[Data supplied Boundary: Start]
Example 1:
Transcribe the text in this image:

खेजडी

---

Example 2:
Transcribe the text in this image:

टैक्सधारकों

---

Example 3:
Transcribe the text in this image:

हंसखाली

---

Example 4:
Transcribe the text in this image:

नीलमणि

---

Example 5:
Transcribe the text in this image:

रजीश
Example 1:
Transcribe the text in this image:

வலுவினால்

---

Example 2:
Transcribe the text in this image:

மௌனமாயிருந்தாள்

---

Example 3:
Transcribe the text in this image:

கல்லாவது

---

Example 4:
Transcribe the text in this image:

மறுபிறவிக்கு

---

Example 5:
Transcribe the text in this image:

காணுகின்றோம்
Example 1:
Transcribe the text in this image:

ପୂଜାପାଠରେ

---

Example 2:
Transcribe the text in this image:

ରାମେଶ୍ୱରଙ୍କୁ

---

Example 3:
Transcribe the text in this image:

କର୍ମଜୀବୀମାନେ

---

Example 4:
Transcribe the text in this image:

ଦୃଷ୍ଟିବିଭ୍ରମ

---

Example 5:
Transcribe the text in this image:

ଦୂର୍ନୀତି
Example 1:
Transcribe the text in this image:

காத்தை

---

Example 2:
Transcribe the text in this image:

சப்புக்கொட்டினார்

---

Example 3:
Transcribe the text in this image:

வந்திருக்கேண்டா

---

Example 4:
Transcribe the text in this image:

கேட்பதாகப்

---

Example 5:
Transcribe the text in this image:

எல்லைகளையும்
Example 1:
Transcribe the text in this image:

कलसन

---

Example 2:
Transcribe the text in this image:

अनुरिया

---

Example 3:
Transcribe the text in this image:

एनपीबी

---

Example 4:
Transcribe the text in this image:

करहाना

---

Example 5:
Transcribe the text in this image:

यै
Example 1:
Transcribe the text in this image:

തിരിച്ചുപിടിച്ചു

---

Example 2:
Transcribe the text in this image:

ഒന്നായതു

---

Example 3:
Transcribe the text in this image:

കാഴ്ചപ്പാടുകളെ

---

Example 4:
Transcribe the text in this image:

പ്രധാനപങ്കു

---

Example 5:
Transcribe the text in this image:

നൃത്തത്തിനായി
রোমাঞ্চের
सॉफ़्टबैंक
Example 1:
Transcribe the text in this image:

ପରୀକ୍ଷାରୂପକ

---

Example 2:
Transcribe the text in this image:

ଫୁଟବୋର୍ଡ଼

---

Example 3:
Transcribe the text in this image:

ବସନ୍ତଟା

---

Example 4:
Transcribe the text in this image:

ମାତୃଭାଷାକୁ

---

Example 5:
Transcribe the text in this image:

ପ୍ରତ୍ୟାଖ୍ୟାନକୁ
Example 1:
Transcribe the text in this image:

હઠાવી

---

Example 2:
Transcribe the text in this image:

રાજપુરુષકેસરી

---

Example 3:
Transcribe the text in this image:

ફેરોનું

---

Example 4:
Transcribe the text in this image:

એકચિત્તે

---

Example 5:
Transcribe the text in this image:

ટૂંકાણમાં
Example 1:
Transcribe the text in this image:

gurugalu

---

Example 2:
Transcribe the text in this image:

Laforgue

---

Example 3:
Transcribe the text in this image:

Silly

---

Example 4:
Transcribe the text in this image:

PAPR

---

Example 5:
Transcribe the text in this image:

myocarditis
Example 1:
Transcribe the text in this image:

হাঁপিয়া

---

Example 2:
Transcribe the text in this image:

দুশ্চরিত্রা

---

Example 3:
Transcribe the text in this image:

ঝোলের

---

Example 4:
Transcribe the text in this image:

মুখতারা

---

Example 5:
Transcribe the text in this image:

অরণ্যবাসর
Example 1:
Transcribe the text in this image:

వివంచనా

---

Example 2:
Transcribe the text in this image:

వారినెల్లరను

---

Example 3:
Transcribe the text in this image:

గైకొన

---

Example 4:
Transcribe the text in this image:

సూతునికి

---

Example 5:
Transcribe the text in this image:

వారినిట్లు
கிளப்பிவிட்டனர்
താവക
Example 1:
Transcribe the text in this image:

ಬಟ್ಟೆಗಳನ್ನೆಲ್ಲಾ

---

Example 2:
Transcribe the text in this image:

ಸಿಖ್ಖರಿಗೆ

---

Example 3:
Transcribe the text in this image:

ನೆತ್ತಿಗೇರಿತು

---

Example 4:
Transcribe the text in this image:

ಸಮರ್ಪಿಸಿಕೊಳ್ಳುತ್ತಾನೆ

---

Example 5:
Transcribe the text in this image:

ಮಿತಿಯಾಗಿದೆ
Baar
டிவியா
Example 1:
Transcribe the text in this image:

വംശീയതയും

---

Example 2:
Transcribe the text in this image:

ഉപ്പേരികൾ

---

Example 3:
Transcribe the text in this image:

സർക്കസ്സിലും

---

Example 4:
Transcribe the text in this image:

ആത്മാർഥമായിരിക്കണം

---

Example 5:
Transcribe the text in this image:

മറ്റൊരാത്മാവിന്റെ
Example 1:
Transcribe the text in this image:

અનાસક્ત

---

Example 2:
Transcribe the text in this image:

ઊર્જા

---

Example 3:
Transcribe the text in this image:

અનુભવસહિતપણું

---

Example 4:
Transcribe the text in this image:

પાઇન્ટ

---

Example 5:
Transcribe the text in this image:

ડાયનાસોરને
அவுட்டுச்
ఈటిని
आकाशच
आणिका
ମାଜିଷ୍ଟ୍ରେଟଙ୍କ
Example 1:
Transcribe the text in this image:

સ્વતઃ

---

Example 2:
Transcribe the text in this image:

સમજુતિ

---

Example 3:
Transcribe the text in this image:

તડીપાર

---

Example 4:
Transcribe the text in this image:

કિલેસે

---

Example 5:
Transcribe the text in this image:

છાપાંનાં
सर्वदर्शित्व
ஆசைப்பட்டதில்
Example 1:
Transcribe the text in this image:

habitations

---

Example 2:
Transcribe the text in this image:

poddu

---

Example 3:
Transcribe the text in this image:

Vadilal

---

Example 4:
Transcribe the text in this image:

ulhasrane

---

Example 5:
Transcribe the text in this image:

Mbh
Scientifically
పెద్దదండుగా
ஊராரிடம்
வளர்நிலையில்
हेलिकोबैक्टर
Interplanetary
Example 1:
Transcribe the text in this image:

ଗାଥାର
[Data supplied Boundary: End]
> _Assignment_: Copy every entry exactly; no part may be left out.

> _Solution for this exercise_:
Example 1:
Transcribe the text in this image:

खेजडी

---

Example 2:
Transcribe the text in this image:

टैक्सधारकों

---

Example 3:
Transcribe the text in this image:

हंसखाली

---

Example 4:
Transcribe the text in this image:

नीलमणि

---

Example 5:
Transcribe the text in this image:

रजीश
Example 1:
Transcribe the text in this image:

வலுவினால்

---

Example 2:
Transcribe the text in this image:

மௌனமாயிருந்தாள்

---

Example 3:
Transcribe the text in this image:

கல்லாவது

---

Example 4:
Transcribe the text in this image:

மறுபிறவிக்கு

---

Example 5:
Transcribe the text in this image:

காணுகின்றோம்
Example 1:
Transcribe the text in this image:

ପୂଜାପାଠରେ

---

Example 2:
Transcribe the text in this image:

ରାମେଶ୍ୱରଙ୍କୁ

---

Example 3:
Transcribe the text in this image:

କର୍ମଜୀବୀମାନେ

---

Example 4:
Transcribe the text in this image:

ଦୃଷ୍ଟିବିଭ୍ରମ

---

Example 5:
Transcribe the text in this image:

ଦୂର୍ନୀତି
Example 1:
Transcribe the text in this image:

காத்தை

---

Example 2:
Transcribe the text in this image:

சப்புக்கொட்டினார்

---

Example 3:
Transcribe the text in this image:

வந்திருக்கேண்டா

---

Example 4:
Transcribe the text in this image:

கேட்பதாகப்

---

Example 5:
Transcribe the text in this image:

எல்லைகளையும்
Example 1:
Transcribe the text in this image:

कलसन

---

Example 2:
Transcribe the text in this image:

अनुरिया

---

Example 3:
Transcribe the text in this image:

एनपीबी

---

Example 4:
Transcribe the text in this image:

करहाना

---

Example 5:
Transcribe the text in this image:

यै
Example 1:
Transcribe the text in this image:

തിരിച്ചുപിടിച്ചു

---

Example 2:
Transcribe the text in this image:

ഒന്നായതു

---

Example 3:
Transcribe the text in this image:

കാഴ്ചപ്പാടുകളെ

---

Example 4:
Transcribe the text in this image:

പ്രധാനപങ്കു

---

Example 5:
Transcribe the text in this image:

നൃത്തത്തിനായി
রোমাঞ্চের
सॉफ़्टबैंक
Example 1:
Transcribe the text in this image:

ପରୀକ୍ଷାରୂପକ

---

Example 2:
Transcribe the text in this image:

ଫୁଟବୋର୍ଡ଼

---

Example 3:
Transcribe the text in this image:

ବସନ୍ତଟା

---

Example 4:
Transcribe the text in this image:

ମାତୃଭାଷାକୁ

---

Example 5:
Transcribe the text in this image:

ପ୍ରତ୍ୟାଖ୍ୟାନକୁ
Example 1:
Transcribe the text in this image:

હઠાવી

---

Example 2:
Transcribe the text in this image:

રાજપુરુષકેસરી

---

Example 3:
Transcribe the text in this image:

ફેરોનું

---

Example 4:
Transcribe the text in this image:

એકચિત્તે

---

Example 5:
Transcribe the text in this image:

ટૂંકાણમાં
Example 1:
Transcribe the text in this image:

gurugalu

---

Example 2:
Transcribe the text in this image:

Laforgue

---

Example 3:
Transcribe the text in this image:

Silly

---

Example 4:
Transcribe the text in this image:

PAPR

---

Example 5:
Transcribe the text in this image:

myocarditis
Example 1:
Transcribe the text in this image:

হাঁপিয়া

---

Example 2:
Transcribe the text in this image:

দুশ্চরিত্রা

---

Example 3:
Transcribe the text in this image:

ঝোলের

---

Example 4:
Transcribe the text in this image:

মুখতারা

---

Example 5:
Transcribe the text in this image:

অরণ্যবাসর
Example 1:
Transcribe the text in this image:

వివంచనా

---

Example 2:
Transcribe the text in this image:

వారినెల్లరను

---

Example 3:
Transcribe the text in this image:

గైకొన

---

Example 4:
Transcribe the text in this image:

సూతునికి

---

Example 5:
Transcribe the text in this image:

వారినిట్లు
கிளப்பிவிட்டனர்
താവക
Example 1:
Transcribe the text in this image:

ಬಟ್ಟೆಗಳನ್ನೆಲ್ಲಾ

---

Example 2:
Transcribe the text in this image:

ಸಿಖ್ಖರಿಗೆ

---

Example 3:
Transcribe the text in this image:

ನೆತ್ತಿಗೇರಿತು

---

Example 4:
Transcribe the text in this image:

ಸಮರ್ಪಿಸಿಕೊಳ್ಳುತ್ತಾನೆ

---

Example 5:
Transcribe the text in this image:

ಮಿತಿಯಾಗಿದೆ
Baar
டிவியா
Example 1:
Transcribe the text in this image:

വംശീയതയും

---

Example 2:
Transcribe the text in this image:

ഉപ്പേരികൾ

---

Example 3:
Transcribe the text in this image:

സർക്കസ്സിലും

---

Example 4:
Transcribe the text in this image:

ആത്മാർഥമായിരിക്കണം

---

Example 5:
Transcribe the text in this image:

മറ്റൊരാത്മാവിന്റെ
Example 1:
Transcribe the text in this image:

અનાસક્ત

---

Example 2:
Transcribe the text in this image:

ઊર્જા

---

Example 3:
Transcribe the text in this image:

અનુભવસહિતપણું

---

Example 4:
Transcribe the text in this image:

પાઇન્ટ

---

Example 5:
Transcribe the text in this image:

ડાયનાસોરને
அவுட்டுச்
ఈటిని
आकाशच
आणिका
ମାଜିଷ୍ଟ୍ରେଟଙ୍କ
Example 1:
Transcribe the text in this image:

સ્વતઃ

---

Example 2:
Transcribe the text in this image:

સમજુતિ

---

Example 3:
Transcribe the text in this image:

તડીપાર

---

Example 4:
Transcribe the text in this image:

કિલેસે

---

Example 5:
Transcribe the text in this image:

છાપાંનાં
सर्वदर्शित्व
ஆசைப்பட்டதில்
Example 1:
Transcribe the text in this image:

habitations

---

Example 2:
Transcribe the text in this image:

poddu

---

Example 3:
Transcribe the text in this image:

Vadilal

---

Example 4:
Transcribe the text in this image:

ulhasrane

---

Example 5:
Transcribe the text in this image:

Mbh
Scientifically
పెద్దదండుగా
ஊராரிடம்
வளர்நிலையில்
हेलिकोबैक्टर
Interplanetary
Example 1:
Transcribe the text in this image:

ଗାଥାର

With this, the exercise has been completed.